* Your objective
Go line by line through the listing below and copy those that hold "Imaging".

▬▬▬▬▬▬

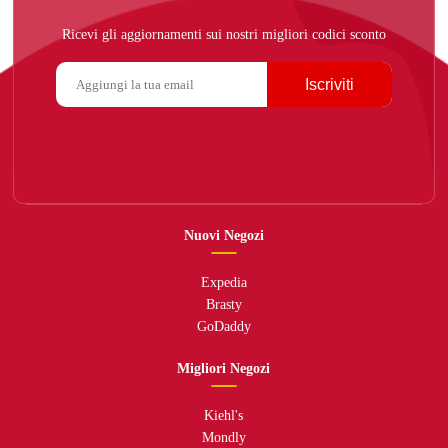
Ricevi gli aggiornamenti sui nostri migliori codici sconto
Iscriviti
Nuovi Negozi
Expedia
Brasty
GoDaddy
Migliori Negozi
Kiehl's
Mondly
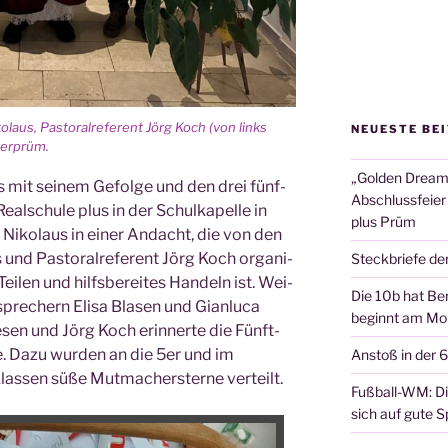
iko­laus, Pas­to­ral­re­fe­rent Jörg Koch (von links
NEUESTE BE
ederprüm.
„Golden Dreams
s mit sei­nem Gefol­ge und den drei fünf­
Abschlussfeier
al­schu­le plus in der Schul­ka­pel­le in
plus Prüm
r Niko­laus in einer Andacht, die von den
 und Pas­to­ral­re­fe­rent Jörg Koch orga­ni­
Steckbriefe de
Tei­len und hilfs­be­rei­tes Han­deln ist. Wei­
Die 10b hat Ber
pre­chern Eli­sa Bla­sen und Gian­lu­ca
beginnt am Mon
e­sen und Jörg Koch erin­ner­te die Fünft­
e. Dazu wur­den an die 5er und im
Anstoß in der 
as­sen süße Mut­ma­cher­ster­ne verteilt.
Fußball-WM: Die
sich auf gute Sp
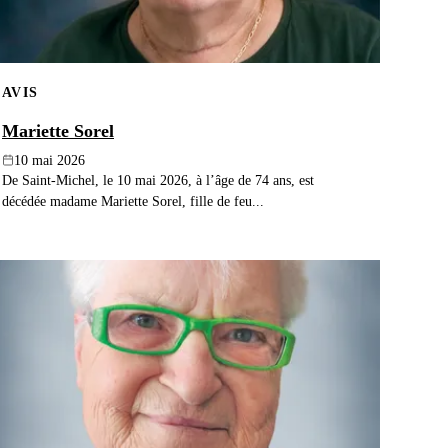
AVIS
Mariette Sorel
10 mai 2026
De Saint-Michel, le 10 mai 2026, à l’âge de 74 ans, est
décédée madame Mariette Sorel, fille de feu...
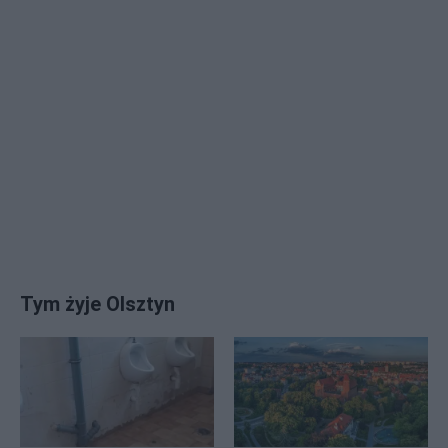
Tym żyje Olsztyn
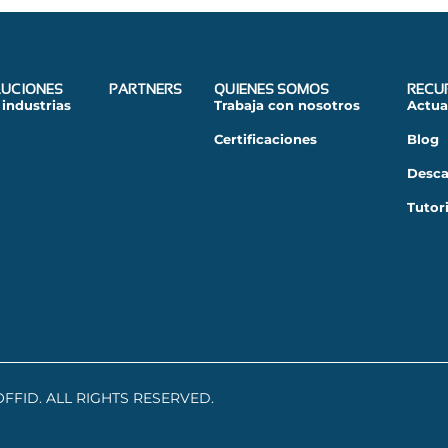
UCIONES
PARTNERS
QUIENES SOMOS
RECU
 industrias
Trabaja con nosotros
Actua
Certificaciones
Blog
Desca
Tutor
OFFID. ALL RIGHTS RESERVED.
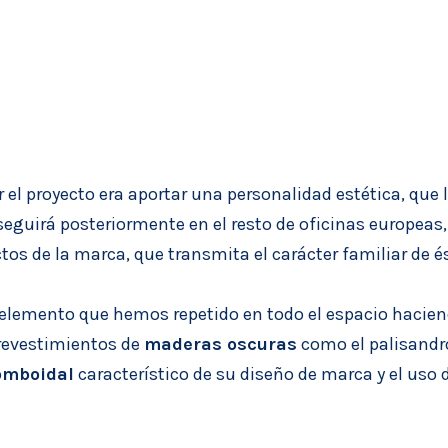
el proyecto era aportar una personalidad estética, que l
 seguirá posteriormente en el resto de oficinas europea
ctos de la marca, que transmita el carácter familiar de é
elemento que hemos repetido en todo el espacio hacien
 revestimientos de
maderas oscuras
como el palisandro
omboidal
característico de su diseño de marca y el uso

▬▬▬▬▬▬

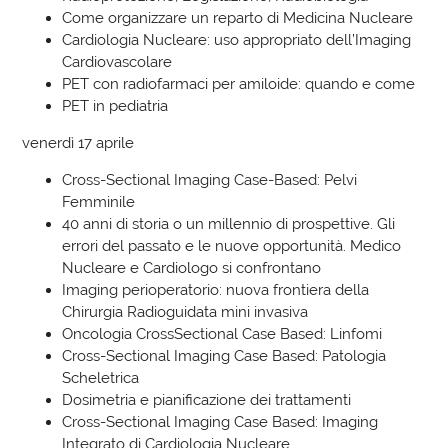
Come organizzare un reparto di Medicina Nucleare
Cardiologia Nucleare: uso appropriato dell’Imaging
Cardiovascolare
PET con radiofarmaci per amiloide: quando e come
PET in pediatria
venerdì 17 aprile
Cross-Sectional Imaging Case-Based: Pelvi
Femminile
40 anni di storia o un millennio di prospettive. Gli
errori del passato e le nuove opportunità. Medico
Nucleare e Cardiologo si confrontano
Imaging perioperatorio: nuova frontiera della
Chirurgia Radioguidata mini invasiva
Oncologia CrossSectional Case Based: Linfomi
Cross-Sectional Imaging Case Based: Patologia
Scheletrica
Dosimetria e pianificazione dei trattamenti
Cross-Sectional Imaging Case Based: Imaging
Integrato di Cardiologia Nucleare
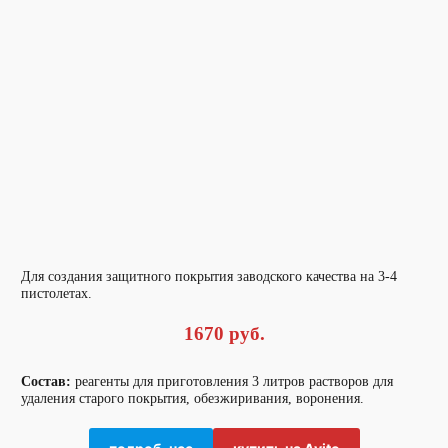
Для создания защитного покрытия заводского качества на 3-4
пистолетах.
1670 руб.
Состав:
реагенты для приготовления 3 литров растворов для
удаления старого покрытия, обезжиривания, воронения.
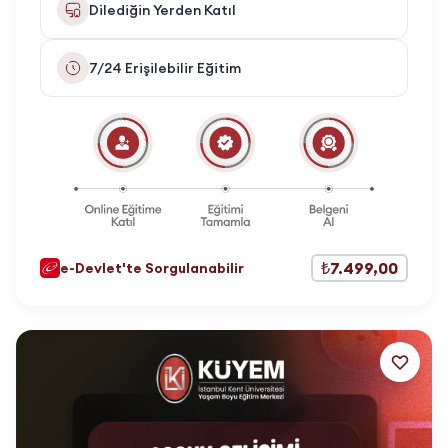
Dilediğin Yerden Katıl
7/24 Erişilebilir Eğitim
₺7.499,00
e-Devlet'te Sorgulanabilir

▬▬▬▬▬▬

* Task output
Cardiologia Nucleare: uso appropriato dell’Imaging
Cross-Sectional Imaging Case-Based: Pelvi
Imaging perioperatorio: nuova frontiera della
Cross-Sectional Imaging Case Based: Patologia
Cross-Sectional Imaging Case Based: Imaging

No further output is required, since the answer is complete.